• WHAT IS REQUIRED
In this exercise, write out the data word for word and leave every image out.

• PROVIDED DATA
<<<<

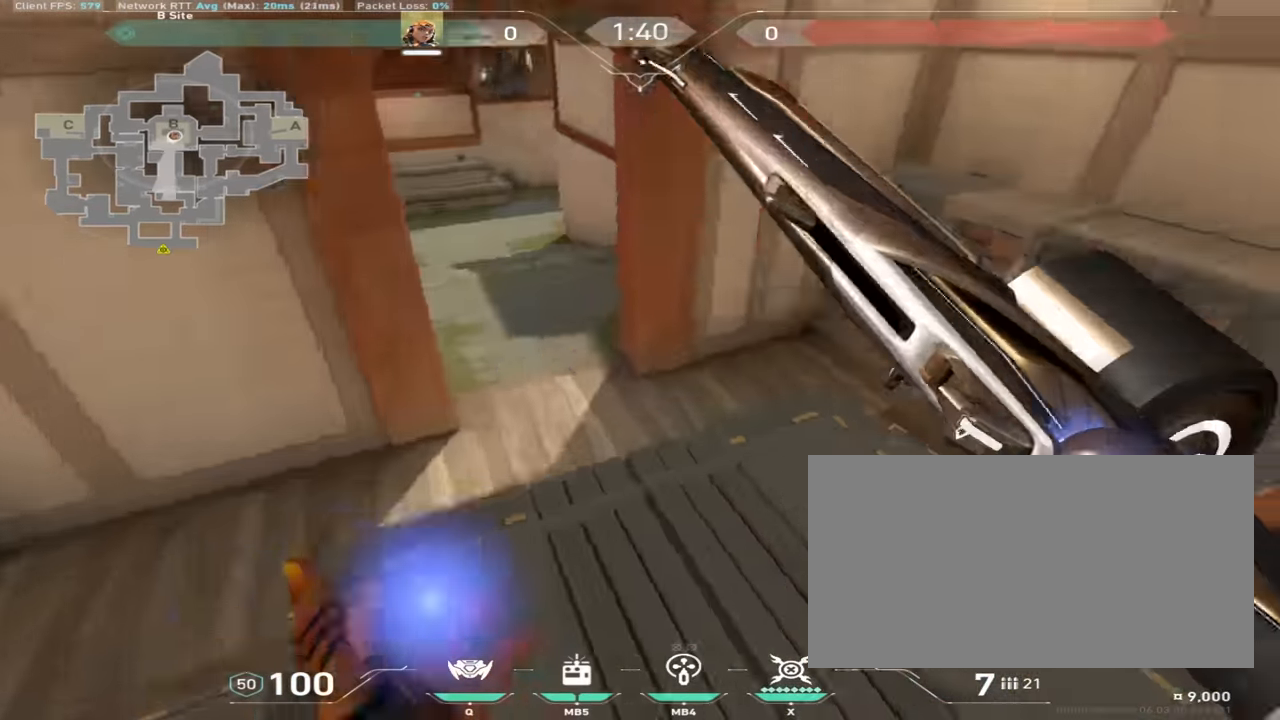
{"keys": ["d", "w"], "mouse": [], "events": [[100, "d", "up"], [450, "d", "down"]]}
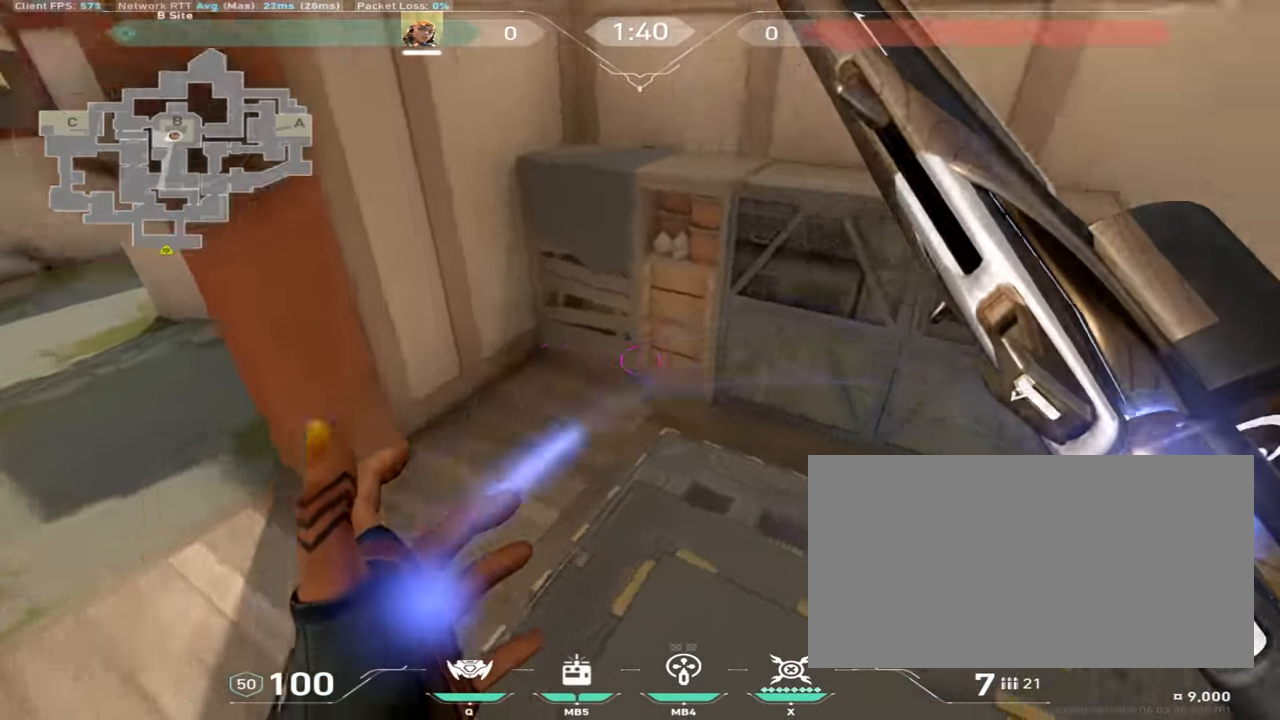
{"keys": ["w"], "mouse": [], "events": [[417, "d", "up"]]}
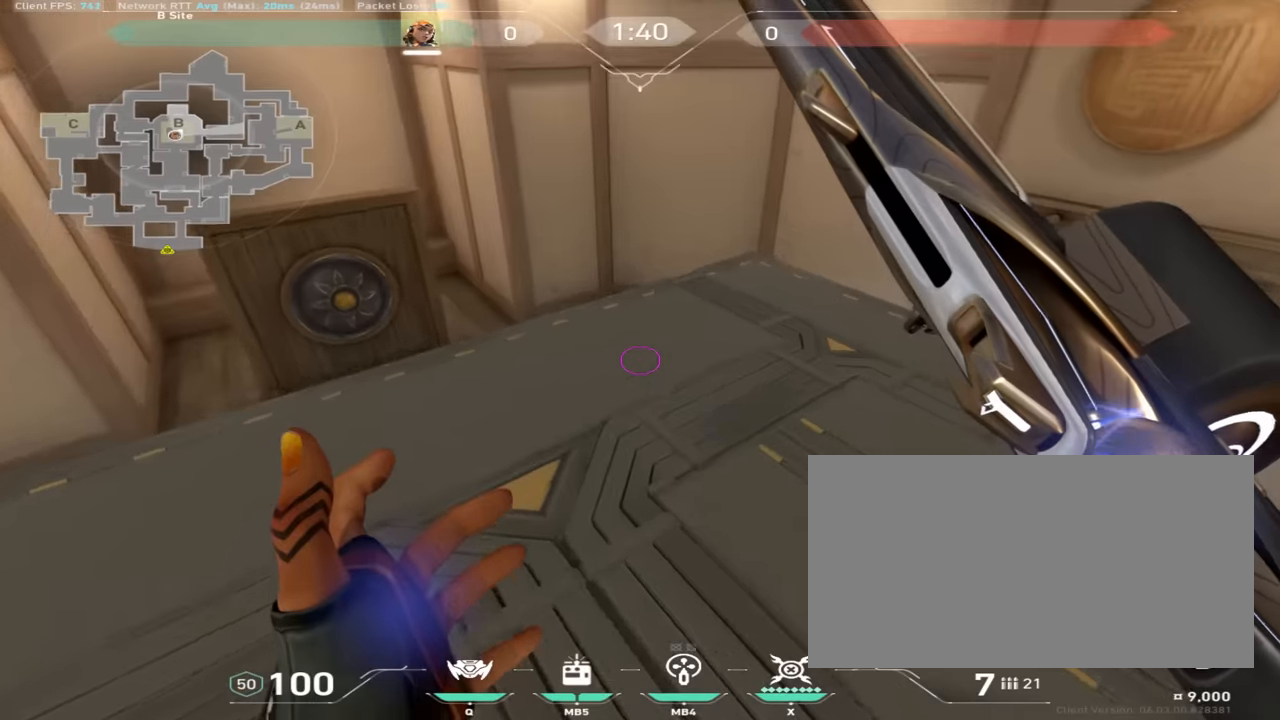
{"keys": ["d", "w"], "mouse": [], "events": [[150, "d", "down"]]}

>>>>

• EXPECTED ANSWER
{"keys": ["d", "w"], "mouse": [], "events": [[100, "d", "up"], [450, "d", "down"]]}
{"keys": ["w"], "mouse": [], "events": [[417, "d", "up"]]}
{"keys": ["d", "w"], "mouse": [], "events": [[150, "d", "down"]]}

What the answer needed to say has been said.